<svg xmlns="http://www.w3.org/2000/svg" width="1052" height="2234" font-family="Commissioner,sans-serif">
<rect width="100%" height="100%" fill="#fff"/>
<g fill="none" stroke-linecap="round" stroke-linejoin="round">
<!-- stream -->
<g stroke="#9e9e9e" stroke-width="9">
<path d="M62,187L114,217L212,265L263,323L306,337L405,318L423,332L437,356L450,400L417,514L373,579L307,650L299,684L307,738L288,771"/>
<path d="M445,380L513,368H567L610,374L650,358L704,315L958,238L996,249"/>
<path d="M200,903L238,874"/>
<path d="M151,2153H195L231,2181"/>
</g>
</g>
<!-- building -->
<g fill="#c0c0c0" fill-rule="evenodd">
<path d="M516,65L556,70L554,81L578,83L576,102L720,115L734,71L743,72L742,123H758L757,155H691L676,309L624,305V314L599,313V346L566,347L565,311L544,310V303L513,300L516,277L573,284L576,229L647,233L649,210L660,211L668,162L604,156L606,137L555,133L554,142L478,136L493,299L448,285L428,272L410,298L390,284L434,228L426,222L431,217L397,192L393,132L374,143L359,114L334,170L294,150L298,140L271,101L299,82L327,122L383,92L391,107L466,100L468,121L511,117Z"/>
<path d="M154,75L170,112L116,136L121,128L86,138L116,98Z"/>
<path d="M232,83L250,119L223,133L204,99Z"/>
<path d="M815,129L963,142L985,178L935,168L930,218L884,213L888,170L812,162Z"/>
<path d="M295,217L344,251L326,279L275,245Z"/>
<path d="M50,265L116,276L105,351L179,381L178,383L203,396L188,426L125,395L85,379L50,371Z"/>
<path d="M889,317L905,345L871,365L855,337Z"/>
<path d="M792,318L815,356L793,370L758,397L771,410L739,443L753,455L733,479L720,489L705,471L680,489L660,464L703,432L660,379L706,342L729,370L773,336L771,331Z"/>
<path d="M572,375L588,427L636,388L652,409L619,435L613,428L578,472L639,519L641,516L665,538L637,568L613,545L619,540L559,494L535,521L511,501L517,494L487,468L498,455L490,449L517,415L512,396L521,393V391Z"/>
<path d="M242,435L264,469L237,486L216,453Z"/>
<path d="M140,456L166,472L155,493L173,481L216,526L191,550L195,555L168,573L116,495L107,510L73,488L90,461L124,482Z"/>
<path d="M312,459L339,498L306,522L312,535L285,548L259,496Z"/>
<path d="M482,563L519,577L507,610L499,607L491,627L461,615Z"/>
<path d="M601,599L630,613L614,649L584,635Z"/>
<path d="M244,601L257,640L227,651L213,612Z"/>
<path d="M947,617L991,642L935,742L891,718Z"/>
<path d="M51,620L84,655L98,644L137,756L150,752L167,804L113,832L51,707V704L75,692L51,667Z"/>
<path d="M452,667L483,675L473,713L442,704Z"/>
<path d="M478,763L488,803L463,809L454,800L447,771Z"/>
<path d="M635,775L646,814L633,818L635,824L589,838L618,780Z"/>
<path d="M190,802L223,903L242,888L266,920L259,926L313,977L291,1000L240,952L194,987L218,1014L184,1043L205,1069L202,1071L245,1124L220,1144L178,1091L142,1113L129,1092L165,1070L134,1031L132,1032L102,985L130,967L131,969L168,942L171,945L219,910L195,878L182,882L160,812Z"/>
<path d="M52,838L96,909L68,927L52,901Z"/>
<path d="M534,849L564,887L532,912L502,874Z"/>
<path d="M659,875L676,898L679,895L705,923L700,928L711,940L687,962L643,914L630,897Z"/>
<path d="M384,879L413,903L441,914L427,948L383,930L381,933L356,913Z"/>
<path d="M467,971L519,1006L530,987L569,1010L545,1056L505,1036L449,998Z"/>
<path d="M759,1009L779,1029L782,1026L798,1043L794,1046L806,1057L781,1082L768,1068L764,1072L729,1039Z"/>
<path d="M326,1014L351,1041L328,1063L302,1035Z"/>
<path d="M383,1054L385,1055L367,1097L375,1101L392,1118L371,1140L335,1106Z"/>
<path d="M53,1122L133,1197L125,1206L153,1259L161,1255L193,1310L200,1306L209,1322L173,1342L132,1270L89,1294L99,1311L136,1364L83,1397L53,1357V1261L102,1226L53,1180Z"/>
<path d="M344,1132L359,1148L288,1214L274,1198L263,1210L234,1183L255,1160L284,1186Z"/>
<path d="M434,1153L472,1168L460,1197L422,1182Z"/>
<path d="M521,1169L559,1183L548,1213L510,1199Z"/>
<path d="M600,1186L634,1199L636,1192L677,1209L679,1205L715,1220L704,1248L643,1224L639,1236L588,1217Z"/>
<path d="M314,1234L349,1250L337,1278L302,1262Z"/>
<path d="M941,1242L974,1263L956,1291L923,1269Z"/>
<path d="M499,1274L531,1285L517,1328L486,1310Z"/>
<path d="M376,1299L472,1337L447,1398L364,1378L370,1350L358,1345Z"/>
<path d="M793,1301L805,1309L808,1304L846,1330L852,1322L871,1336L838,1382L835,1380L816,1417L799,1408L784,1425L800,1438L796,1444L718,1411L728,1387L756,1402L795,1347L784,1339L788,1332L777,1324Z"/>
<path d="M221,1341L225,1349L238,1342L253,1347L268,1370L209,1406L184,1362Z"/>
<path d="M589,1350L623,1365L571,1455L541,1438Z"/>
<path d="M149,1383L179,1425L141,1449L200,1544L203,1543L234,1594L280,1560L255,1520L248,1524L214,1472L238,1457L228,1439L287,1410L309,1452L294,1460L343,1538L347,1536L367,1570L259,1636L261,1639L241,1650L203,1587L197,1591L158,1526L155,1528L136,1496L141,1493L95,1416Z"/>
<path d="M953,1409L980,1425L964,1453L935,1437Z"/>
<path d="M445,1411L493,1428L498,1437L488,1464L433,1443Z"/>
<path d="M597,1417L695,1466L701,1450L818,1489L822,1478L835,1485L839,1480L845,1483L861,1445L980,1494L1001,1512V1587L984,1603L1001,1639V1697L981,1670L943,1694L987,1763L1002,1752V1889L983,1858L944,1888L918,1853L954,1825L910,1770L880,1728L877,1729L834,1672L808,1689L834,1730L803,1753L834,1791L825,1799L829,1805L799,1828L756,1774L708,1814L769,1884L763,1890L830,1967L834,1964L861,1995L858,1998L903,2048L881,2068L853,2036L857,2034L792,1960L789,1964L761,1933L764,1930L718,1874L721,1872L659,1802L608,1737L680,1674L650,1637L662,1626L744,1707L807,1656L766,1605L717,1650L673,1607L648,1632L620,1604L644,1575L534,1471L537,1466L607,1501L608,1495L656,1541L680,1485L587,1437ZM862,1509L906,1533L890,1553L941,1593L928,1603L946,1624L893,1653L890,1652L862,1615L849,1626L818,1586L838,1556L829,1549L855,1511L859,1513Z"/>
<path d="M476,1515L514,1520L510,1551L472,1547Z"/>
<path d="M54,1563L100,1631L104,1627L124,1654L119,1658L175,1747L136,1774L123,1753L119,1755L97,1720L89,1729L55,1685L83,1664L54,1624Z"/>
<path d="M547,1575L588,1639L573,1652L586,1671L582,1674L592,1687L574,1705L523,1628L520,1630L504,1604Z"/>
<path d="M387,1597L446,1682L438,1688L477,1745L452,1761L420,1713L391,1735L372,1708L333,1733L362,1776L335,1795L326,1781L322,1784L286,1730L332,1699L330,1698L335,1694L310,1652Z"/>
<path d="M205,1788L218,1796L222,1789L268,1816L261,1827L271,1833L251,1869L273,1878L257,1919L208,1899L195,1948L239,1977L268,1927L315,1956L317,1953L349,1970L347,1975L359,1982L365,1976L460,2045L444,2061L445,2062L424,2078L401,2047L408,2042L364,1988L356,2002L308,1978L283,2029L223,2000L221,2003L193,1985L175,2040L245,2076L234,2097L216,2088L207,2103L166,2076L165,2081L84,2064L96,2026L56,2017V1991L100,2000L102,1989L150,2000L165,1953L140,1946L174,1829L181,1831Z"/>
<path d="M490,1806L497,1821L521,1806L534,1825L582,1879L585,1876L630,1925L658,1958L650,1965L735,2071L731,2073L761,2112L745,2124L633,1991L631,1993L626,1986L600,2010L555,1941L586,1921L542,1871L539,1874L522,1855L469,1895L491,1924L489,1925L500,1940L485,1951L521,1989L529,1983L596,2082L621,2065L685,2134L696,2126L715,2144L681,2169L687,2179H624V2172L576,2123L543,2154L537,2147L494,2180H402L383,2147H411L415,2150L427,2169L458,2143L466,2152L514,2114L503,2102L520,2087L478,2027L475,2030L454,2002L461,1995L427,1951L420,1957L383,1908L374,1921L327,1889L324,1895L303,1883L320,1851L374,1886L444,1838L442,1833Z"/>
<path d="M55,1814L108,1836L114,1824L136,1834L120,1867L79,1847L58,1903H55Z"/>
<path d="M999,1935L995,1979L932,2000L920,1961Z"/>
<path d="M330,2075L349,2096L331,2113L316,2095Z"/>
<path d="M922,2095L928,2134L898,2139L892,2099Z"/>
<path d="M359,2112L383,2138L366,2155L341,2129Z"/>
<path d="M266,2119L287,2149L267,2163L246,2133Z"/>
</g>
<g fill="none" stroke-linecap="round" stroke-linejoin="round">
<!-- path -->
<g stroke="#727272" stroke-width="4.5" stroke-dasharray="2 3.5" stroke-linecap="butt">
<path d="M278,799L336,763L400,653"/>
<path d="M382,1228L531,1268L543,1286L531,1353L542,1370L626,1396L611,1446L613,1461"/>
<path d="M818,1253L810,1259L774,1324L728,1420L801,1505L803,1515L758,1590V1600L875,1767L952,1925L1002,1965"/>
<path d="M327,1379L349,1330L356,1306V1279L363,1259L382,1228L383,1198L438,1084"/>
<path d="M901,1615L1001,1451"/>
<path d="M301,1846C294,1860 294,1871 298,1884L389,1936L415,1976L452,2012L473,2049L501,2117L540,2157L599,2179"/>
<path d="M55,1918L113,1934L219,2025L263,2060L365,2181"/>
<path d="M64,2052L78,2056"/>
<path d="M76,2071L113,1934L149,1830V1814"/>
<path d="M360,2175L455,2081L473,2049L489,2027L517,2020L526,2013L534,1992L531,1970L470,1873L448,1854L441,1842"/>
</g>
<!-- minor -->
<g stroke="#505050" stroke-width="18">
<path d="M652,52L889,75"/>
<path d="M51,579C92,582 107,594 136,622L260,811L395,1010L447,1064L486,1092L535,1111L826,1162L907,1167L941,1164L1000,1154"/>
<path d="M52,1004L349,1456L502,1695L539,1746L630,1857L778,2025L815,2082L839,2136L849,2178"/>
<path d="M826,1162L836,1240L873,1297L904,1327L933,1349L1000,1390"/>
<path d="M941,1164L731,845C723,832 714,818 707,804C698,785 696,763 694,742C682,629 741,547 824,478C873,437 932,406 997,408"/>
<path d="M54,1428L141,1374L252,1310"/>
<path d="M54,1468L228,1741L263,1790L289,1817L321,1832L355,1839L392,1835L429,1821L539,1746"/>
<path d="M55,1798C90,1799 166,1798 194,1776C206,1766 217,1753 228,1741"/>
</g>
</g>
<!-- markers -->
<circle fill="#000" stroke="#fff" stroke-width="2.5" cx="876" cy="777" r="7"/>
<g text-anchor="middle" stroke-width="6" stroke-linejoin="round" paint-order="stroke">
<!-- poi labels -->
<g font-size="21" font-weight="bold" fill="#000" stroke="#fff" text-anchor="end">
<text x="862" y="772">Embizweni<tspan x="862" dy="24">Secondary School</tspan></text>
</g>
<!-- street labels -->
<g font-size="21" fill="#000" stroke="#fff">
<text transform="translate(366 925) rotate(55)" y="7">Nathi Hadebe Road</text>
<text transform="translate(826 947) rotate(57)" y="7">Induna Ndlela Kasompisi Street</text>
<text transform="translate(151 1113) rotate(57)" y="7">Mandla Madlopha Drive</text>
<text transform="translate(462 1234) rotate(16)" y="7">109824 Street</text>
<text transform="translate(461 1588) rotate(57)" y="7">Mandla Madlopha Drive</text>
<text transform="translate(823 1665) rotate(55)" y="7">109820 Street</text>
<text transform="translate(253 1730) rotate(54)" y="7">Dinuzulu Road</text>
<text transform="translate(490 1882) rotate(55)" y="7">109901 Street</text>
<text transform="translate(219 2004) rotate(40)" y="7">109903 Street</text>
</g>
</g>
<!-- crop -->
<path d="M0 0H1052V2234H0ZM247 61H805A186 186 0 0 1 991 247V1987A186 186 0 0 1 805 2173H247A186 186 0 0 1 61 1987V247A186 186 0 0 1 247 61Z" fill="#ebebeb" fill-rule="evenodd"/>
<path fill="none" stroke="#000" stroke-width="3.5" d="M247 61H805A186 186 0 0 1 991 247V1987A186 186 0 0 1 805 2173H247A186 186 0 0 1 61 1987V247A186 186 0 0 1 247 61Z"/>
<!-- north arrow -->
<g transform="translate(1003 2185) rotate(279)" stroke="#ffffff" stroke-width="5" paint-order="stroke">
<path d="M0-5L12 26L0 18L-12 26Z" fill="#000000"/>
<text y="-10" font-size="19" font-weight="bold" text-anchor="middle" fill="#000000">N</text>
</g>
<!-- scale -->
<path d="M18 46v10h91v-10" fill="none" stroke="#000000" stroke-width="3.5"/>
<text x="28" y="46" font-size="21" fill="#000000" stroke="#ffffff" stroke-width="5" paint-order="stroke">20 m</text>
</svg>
######
## [What you will do]
Please return every line from the material above where the string "middle" occurs.

## [Worked solution]
<g text-anchor="middle" stroke-width="6" stroke-linejoin="round" paint-order="stroke">
<text y="-10" font-size="19" font-weight="bold" text-anchor="middle" fill="#000000">N</text>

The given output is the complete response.